Avvocato. Producibilità della corrispondenza informativa.

La norma deontologica di riferimento è quella prevista dall’art. 28 del codice deontologico forense, la quale è stata dettata a salvaguardia del corretto svolgimento dell’attività professionale, con il fine di non consentire che leali rapporti tra colleghi possano dar luogo a conseguenze negative nello svolgimento della funzione difensiva, specie allorché le comunicazioni ovvero le missive contengano ammissioni o consapevolezze di torti ovvero proposte transattive. Ciò al fine di evitare la mortificazione dei principi di collaborazione che per contro sono alla base dell’attività legale.
Conseguentemente, come ritenuto dal Consiglio Nazionale Forense nelle pronunce di seguito citate, il divieto di produrre in giudizio la corrispondenza tra i professionisti contenente proposte transattive assume la valenza di un principio invalicabile di affidabilità e lealtà nei rapporti interprofessionali, quali che siano gli effetti processuali della produzione vietata, in quanto la norma mira a tutelare la riservatezza del mittente e la credibilità del destinatario, nel senso che il primo, quando scrive ad un collega di un proposito transattivo, non deve essere condizionato dal timore che il contenuto del documento possa essere valutato in giudizio contro le ragioni del suo cliente; mentre, il secondo, deve essere portatore di un indispensabile bagaglio di credibilità e lealtà che rappresenta la base del patrimonio di ogni avvocato.
La norma, peraltro, non è posta ad esclusiva tutela del legale emittente, ma anche all’attuazione della sostanziale difesa dei clienti che, attraverso la leale coltivazione di ipotesi transattive, possono realizzare una rapida e serena composizione della controversia.
Il Consiglio Nazionale ha costantemente affermato che il fondamento del precetto che vieta la produzione di lettere scambiate tra colleghi non soffre eccezione alcuna: “nemmeno il fine, certamente commendevole, di dare il massimo della tutela nell’interesse del proprio cliente, può giustificare la lesione del principio deontologico legato al dovere di riservatezza in ordine alle comunicazioni tra colleghi, vero cardine sul quale poggia la deontologia forense” (C.N.F. 25.01.2003, n. 154/02 R.G., che richiama C.N.F. 6 novembre 1995, n. 110).

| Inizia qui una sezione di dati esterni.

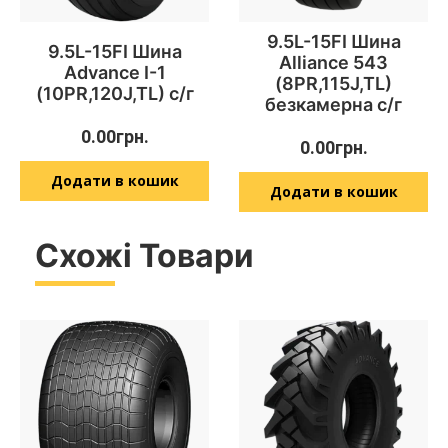
9.5L-15FI Шина
9.5L-15FI Шина
Alliance 543
Advance I-1
(8PR,115J,TL)
(10PR,120J,TL) с/г
безкамерна с/г
0.00
грн.
0.00
грн.
Додати в кошик
Додати в кошик
Схожі Товари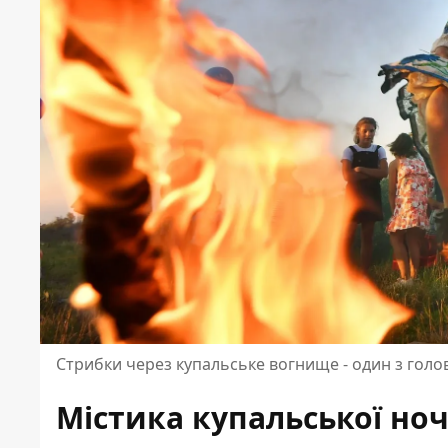
Стрибки через купальське вогнище - один з голов
Містика купальської ноч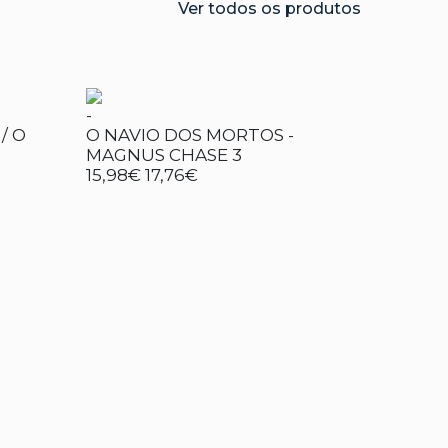
Ver todos os produtos
-
/ O
O NAVIO DOS MORTOS -
MAGNUS CHASE 3
15,98€
17,76€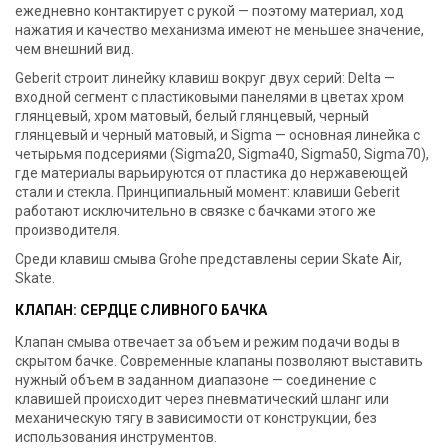
ежедневно контактирует с рукой — поэтому материал, ход
нажатия и качество механизма имеют не меньшее значение,
чем внешний вид.
Geberit строит линейку клавиш вокруг двух серий: Delta —
входной сегмент с пластиковыми панелями в цветах хром
глянцевый, хром матовый, белый глянцевый, черный
глянцевый и черный матовый, и Sigma — основная линейка с
четырьмя подсериями (Sigma20, Sigma40, Sigma50, Sigma70),
где материалы варьируются от пластика до нержавеющей
стали и стекла. Принципиальный момент: клавиши Geberit
работают исключительно в связке с бачками этого же
производителя.
Среди клавиш смыва Grohe представлены серии Skate Air,
Skate.
КЛАПАН: СЕРДЦЕ СЛИВНОГО БАЧКА
Клапан смыва отвечает за объем и режим подачи воды в
скрытом бачке. Современные клапаны позволяют выставить
нужный объем в заданном диапазоне — соединение с
клавишей происходит через пневматический шланг или
механическую тягу в зависимости от конструкции, без
использования инструментов.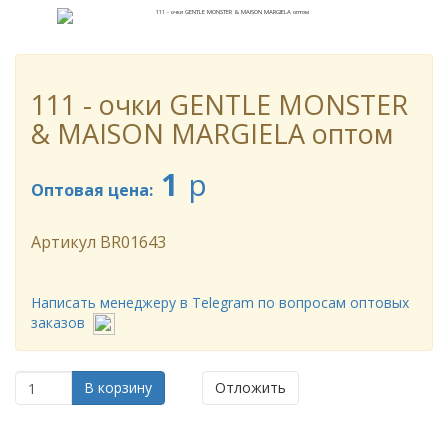
111 - очки GENTLE MONSTER
& MAISON MARGIELA оптом
1
p
Оптовая цена:
Артикул
BR01643
Написать менеджеру в Telegram по вопросам оптовых
заказов
В корзину
Отложить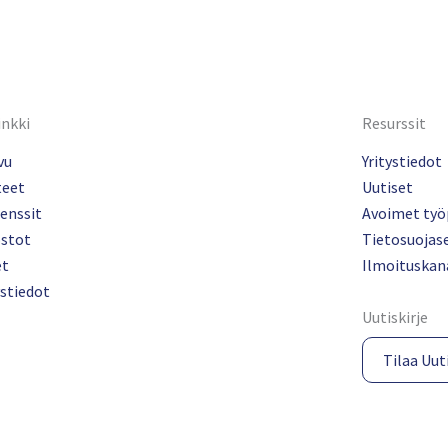
inkki
Resurssit
vu
Yritystiedot
teet
Uutiset
enssit
Avoimet työ
ostot
Tietosuojas
et
Ilmoituskan
stiedot
Uutiskirje
Tilaa Uuti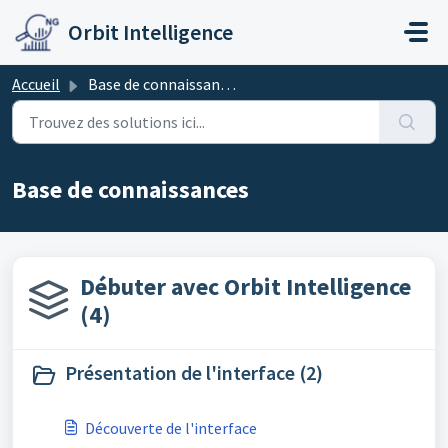
Passer au contenu principal
Orbit Intelligence
Accueil
Base de connaissances
Base de connaissances
Débuter avec Orbit Intelligence
(4)
Présentation de l'interface (2)
Découverte de l'interface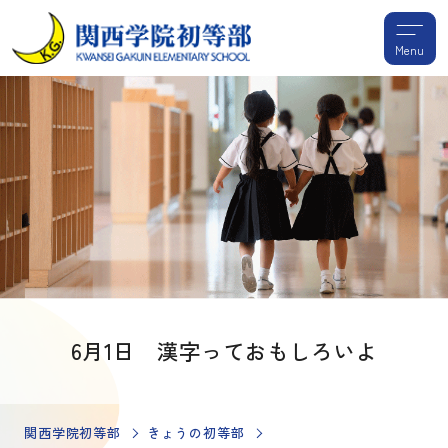
Menu
6月1日 漢字っておもしろいよ
関西学院初等部
きょうの初等部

Tale disposizione, pertanto, deve ritenersi inequivoca nel vietare qualsiasi valutazione da parte del destinatario del divieto circa una prevalenza dei doveri di verità o di difesa sul principio di affidabilità e di lealtà nei rapporti interprofessionali indipendentemente dagli effetti processuali della produzione vietata (Cons. Naz. Forense, 10.3.2013, n.58, id.20.7.2012 n. 100, id. 27.10.2010 n. 159).
L’unica deroga prevista rispetto a tale diniego è indicata dal primo comma dell’art. 28 secondo cui la corrispondenza tra colleghi è producibile quando sia stato perfezionato un accordo, di cui la stessa corrispondenza costituisca attuazione.
Peraltro, fermo restando il divieto generale illustrato, spetta al difensore che intende produrre tale corrispondenza valutare o meno se l’accordo debba considerarsi perfezionato; in mancanza di ciò deve trovare applicazione il divieto di portata generale espresso dall’art. 28 del codice deontologico.